What is being asked | Given the entries that follow, write out exactly the lines starting at the one containing "64: (227, 175)" and ending at the one containing "151: (176, 153)", both ends included, and only those.
-------- Records supplied
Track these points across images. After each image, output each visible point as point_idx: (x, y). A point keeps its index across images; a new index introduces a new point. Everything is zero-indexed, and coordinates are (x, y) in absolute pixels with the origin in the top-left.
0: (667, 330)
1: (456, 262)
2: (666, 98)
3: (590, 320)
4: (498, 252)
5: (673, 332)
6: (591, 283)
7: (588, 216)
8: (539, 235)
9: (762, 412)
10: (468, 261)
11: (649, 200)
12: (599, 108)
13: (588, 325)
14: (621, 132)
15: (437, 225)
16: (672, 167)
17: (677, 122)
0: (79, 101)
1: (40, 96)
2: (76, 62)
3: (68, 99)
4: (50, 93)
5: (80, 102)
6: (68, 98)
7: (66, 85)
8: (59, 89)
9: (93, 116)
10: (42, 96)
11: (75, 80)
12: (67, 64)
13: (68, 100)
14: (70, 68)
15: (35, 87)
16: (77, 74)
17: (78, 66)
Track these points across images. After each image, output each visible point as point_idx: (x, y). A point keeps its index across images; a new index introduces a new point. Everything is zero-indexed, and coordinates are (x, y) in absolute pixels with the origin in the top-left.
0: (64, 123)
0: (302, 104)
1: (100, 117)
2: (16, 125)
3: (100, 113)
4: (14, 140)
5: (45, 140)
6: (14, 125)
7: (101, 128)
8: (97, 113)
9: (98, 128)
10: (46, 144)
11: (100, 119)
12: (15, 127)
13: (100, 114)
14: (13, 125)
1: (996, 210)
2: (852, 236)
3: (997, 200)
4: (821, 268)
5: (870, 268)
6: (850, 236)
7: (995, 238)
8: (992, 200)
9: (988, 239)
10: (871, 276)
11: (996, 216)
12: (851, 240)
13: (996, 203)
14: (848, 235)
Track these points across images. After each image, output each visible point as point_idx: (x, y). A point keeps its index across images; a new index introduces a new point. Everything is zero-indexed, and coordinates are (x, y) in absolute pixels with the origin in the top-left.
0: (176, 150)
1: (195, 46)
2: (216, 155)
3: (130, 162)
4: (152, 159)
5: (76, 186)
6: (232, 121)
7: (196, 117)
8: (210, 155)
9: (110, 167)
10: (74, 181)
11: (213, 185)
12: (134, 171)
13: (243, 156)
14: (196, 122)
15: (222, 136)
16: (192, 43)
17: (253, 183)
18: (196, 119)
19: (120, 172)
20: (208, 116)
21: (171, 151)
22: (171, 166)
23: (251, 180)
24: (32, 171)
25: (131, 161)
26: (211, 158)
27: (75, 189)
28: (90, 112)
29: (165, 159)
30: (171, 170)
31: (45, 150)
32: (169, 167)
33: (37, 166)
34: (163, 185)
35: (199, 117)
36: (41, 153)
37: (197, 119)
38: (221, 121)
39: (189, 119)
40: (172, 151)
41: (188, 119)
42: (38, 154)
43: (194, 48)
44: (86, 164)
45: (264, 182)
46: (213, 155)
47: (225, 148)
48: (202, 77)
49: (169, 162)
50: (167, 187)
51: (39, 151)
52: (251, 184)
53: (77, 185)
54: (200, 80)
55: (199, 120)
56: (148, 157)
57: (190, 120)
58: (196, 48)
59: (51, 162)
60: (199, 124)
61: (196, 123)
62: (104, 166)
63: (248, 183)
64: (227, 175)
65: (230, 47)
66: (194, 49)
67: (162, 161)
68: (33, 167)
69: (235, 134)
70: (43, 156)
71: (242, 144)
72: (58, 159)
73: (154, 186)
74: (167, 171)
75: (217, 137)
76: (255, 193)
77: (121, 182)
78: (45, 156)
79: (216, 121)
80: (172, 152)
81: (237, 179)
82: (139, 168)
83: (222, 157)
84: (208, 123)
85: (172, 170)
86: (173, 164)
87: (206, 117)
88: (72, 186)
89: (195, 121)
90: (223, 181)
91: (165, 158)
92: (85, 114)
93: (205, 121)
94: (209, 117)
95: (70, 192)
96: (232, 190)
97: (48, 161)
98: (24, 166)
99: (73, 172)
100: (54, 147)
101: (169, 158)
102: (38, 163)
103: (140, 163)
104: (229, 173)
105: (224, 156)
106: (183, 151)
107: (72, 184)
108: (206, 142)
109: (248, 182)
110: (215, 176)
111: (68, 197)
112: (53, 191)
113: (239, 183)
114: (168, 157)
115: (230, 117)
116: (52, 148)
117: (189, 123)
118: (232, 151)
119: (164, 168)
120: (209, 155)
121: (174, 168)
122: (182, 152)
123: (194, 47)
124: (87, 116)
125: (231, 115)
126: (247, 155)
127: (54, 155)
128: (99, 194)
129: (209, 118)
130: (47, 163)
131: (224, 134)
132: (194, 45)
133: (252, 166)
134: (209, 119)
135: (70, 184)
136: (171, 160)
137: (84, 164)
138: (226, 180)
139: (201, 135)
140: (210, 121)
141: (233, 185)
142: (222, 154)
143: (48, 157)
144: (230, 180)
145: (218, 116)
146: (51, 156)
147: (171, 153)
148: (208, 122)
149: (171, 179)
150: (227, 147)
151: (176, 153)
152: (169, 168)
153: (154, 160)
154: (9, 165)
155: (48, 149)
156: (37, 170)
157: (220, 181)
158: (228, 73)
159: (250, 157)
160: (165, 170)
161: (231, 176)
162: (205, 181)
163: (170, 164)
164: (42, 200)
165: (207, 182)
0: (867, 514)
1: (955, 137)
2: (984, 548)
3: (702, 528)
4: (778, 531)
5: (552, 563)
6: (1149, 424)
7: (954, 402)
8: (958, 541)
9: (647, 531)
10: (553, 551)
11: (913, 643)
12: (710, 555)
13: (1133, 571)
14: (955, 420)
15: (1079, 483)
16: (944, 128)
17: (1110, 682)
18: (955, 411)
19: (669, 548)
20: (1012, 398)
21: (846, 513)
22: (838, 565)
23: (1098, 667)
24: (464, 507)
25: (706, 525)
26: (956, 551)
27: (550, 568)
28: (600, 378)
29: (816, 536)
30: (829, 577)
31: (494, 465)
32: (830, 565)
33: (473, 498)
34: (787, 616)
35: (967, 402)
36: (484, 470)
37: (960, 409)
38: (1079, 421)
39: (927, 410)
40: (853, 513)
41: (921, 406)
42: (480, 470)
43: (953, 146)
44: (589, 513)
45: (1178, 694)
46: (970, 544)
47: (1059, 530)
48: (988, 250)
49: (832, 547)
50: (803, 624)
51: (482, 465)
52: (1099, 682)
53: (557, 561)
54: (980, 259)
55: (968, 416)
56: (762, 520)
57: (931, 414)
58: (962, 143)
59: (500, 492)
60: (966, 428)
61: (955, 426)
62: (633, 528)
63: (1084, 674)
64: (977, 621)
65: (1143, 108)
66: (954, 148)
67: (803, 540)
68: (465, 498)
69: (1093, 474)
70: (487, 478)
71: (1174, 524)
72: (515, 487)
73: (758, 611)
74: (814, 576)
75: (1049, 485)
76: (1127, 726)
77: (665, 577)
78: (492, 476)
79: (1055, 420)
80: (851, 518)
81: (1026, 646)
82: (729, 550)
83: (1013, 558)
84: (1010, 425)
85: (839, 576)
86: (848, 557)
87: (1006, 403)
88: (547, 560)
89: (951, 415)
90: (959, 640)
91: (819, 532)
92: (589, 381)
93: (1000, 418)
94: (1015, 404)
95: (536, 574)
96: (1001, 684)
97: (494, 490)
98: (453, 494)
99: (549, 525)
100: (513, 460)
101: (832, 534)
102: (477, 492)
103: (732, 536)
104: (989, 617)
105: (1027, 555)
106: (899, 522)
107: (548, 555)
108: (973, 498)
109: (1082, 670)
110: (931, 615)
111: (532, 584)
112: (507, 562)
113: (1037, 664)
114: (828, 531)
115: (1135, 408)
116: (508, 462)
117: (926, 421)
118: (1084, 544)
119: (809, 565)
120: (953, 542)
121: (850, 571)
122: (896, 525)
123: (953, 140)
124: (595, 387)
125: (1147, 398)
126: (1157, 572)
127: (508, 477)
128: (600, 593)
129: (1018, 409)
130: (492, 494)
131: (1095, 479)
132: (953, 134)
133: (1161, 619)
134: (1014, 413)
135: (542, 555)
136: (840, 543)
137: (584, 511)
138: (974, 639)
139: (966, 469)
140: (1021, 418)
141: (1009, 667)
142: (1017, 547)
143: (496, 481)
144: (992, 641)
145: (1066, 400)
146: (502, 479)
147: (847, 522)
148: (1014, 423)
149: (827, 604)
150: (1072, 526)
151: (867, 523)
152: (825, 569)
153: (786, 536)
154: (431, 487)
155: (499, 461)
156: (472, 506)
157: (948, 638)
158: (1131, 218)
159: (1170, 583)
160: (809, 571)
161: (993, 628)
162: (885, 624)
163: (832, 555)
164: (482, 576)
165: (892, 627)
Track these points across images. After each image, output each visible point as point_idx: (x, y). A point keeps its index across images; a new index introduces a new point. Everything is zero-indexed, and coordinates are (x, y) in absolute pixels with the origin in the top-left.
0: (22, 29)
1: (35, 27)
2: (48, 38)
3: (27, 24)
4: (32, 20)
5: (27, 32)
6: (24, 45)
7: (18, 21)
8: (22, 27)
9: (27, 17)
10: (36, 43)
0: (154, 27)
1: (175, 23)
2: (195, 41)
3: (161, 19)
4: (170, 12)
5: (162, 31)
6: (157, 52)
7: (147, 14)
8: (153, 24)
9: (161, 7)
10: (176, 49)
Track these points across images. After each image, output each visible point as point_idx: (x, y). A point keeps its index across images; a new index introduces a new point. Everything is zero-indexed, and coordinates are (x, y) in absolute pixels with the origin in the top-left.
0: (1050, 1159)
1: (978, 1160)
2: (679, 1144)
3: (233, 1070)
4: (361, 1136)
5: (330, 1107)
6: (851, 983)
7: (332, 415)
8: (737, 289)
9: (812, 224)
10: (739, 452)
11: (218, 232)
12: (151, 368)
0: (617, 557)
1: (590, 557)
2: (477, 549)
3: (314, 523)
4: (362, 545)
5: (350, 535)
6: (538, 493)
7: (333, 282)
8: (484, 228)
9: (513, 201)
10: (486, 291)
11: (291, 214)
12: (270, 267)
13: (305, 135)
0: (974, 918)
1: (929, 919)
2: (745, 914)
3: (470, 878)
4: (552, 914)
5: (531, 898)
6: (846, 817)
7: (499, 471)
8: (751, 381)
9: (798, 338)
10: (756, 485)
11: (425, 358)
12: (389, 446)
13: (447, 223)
----------------
Output below |
64: (227, 175)
65: (230, 47)
66: (194, 49)
67: (162, 161)
68: (33, 167)
69: (235, 134)
70: (43, 156)
71: (242, 144)
72: (58, 159)
73: (154, 186)
74: (167, 171)
75: (217, 137)
76: (255, 193)
77: (121, 182)
78: (45, 156)
79: (216, 121)
80: (172, 152)
81: (237, 179)
82: (139, 168)
83: (222, 157)
84: (208, 123)
85: (172, 170)
86: (173, 164)
87: (206, 117)
88: (72, 186)
89: (195, 121)
90: (223, 181)
91: (165, 158)
92: (85, 114)
93: (205, 121)
94: (209, 117)
95: (70, 192)
96: (232, 190)
97: (48, 161)
98: (24, 166)
99: (73, 172)
100: (54, 147)
101: (169, 158)
102: (38, 163)
103: (140, 163)
104: (229, 173)
105: (224, 156)
106: (183, 151)
107: (72, 184)
108: (206, 142)
109: (248, 182)
110: (215, 176)
111: (68, 197)
112: (53, 191)
113: (239, 183)
114: (168, 157)
115: (230, 117)
116: (52, 148)
117: (189, 123)
118: (232, 151)
119: (164, 168)
120: (209, 155)
121: (174, 168)
122: (182, 152)
123: (194, 47)
124: (87, 116)
125: (231, 115)
126: (247, 155)
127: (54, 155)
128: (99, 194)
129: (209, 118)
130: (47, 163)
131: (224, 134)
132: (194, 45)
133: (252, 166)
134: (209, 119)
135: (70, 184)
136: (171, 160)
137: (84, 164)
138: (226, 180)
139: (201, 135)
140: (210, 121)
141: (233, 185)
142: (222, 154)
143: (48, 157)
144: (230, 180)
145: (218, 116)
146: (51, 156)
147: (171, 153)
148: (208, 122)
149: (171, 179)
150: (227, 147)
151: (176, 153)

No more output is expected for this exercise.